À la rencontre du sexisme 2.0 avec Essena O’Neill.

Luce Engérant

« J’avais tout et j’étais très malheureuse parce que lorsque vous vous laissez définir par des chiffres, vous vous laissez définir par quelque chose qui n’est pas pur, qui n’est pas réel, qui n’est pas amour : les « j’aime », « vues », « followers ». Vous n’êtes pas des followers ! Je ne suis pas une follower ! »

Ainsi allait le cri d’Essena O’Neill, célébrité des réseaux sociaux, dans son ultime vidéo sur YouTube. Outre la révélation du travail en réalité inhumain qu’elle déployait derrière ses photos Instagram, où elle s’exposait en incarnation de la « femme parfaite au corps parfait », son appel fait également écho à un sérieux problème : quelle est la place et l’influence du numérique dans nos vies ?

Le système de la femme lisse

Une femme est une candidate sérieuse à l’investiture américaine, le nouveau cabinet canadien est composé à moitié de femmes, « parce qu’on est en 2015 ». Tu me dis déjà que le féminisme ne sert plus à rien, de toute façon le sexisme, c’est chez eux, ces barbares, loin de toi, loin de nous. Pendant ce temps, dans ton jardin, pousse un sexisme beaucoup plus intelligent, maîtrisant et rendant disponible le corps de la femme.
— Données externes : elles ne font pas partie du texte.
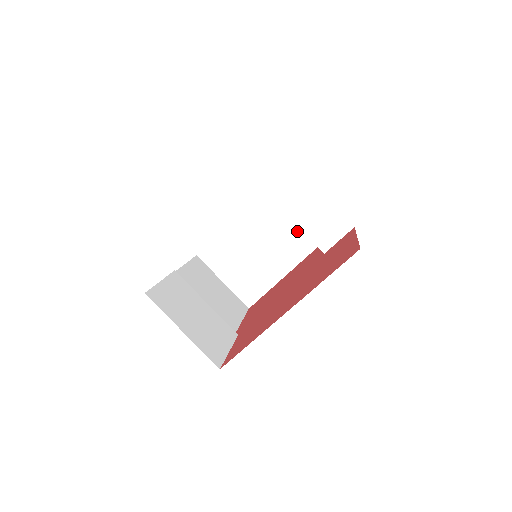
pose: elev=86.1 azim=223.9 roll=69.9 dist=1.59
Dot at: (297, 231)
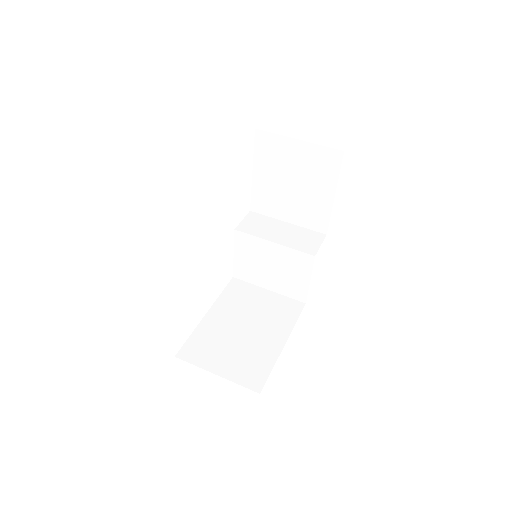
Dot at: (276, 304)
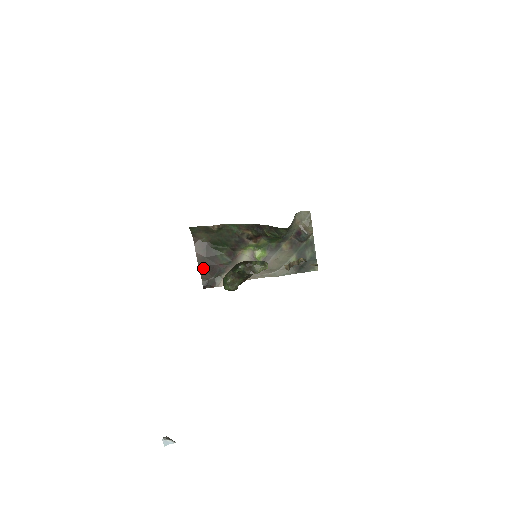
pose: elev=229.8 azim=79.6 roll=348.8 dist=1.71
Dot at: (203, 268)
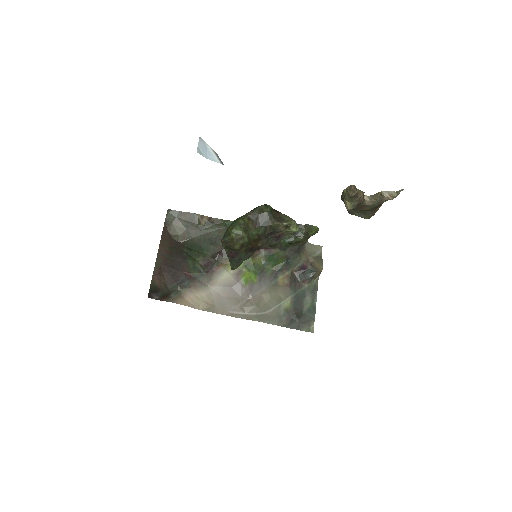
Dot at: (160, 268)
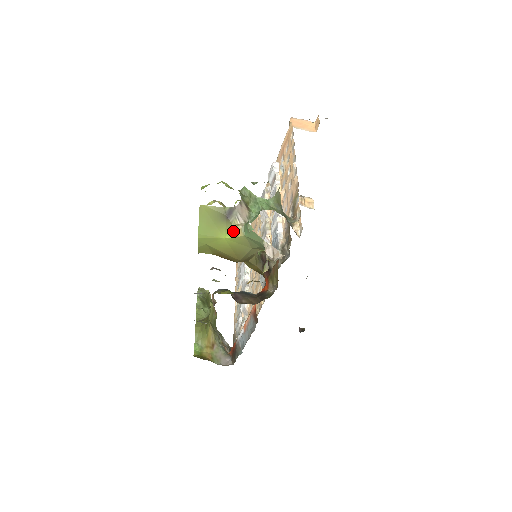
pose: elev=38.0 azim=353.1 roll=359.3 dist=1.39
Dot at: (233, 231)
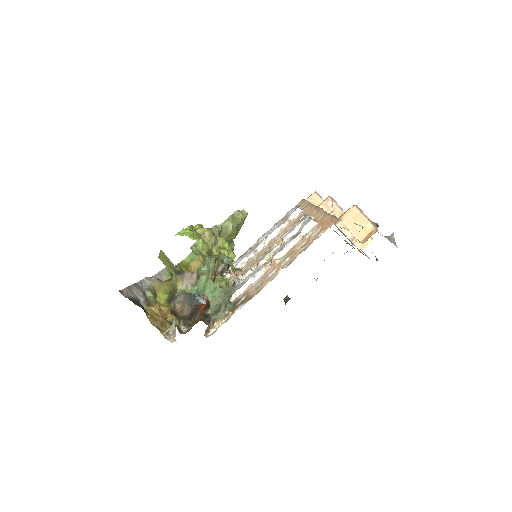
Dot at: (176, 282)
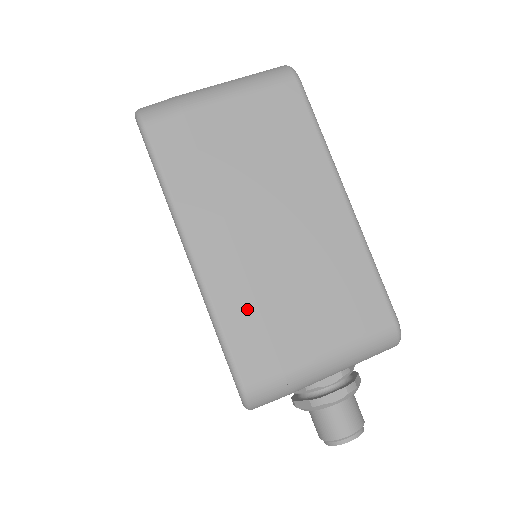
Aujourd’hui, les réseaux sociaux nous nourrissent d’images, nous informent, nous montrent plus, plus loin, plus vite. Dans le même temps, ils modèlent nos représentations, nos réalités, et ici en particulier, ils modèlent le corps de la femme, celui qu’elle devrait avoir. Instagram regorge ainsi de photos de cette femme aux yeux bleus, cheveux blonds et lisses, à la peau lisse, et surtout lisse elle-même : ce corps aseptisé recouvre le monde réel pour enfin s’installer en idéal. C’est la femme parfaite, celle qui ne dépasse pas, qui connait sa place, celle qui vit lisse, pense lisse, qu’on pourra ainsi caresser, lisse, lisse. Ces mannequins cumulent les followers qui derrière leurs écrans rêvent et s’imaginent eux aussi épousant ces carcans, cet effort physique et mental qui leur permettrait enfin d’être cet idéal que tous nous créons et cultivons.

Essena O’Neill nous montre dans sa dernière vidéo l’envers du décors — un corps travaillé, sculpté, des heures durant, afin d’obtenir la photo parfaite. Essena O’Neill n’est pas lisse, elle n’est pas cette personne qu’elle a créée. Elle a seulement cru un moment devenir celle que nous croyons voir. Une image.

Cette image a une valeur, elle épouse l’environnement sexiste qui la produit et l’entretient. Sois belle et tais-toi ! Quoi de mieux alors que de la payer pour sa contribution ? Ainsi opère le pouvoir foucaldien : la personne entretient le système qui décuple ses capacités en même temps qu’il l’opprime. Mis en adéquation avec un système sexiste, la monétarisation des vidéos YouTube devient l’outil d’un pouvoir qui sanctionne et norme. 

Luce Engérant

« Je ne suis pas contre les réseaux sociaux, je suis contre [leur] statut actuel »

Pourquoi alors utilise-t-elle ces mêmes réseaux sociaux pour diffuser un nouveau message (Vimeo et un site internet)? Cette attitude a provoqué l’incompréhension et la colère de beaucoup. Tout le monde connaît le discours banal servi à toutes les sauces à propos de la nocivité des réseaux sociaux. Ce n’est pas celui d’Essena O’Neill. Elle n’appelle pas à la fin des réseaux sociaux, des youtubers, des modèles, des célébrités d’Instagram : elle appelle à un nouvel usage de ces outils et de ces identités.

Son appel et le nom de son site Let’s be game changers (Soyons les changeurs du jeu, ndlr) font écho à la question de Foucault, celle que nous devons peut-être nous poser : « à quoi peut-on jouer, et comment inventer un jeu ? ».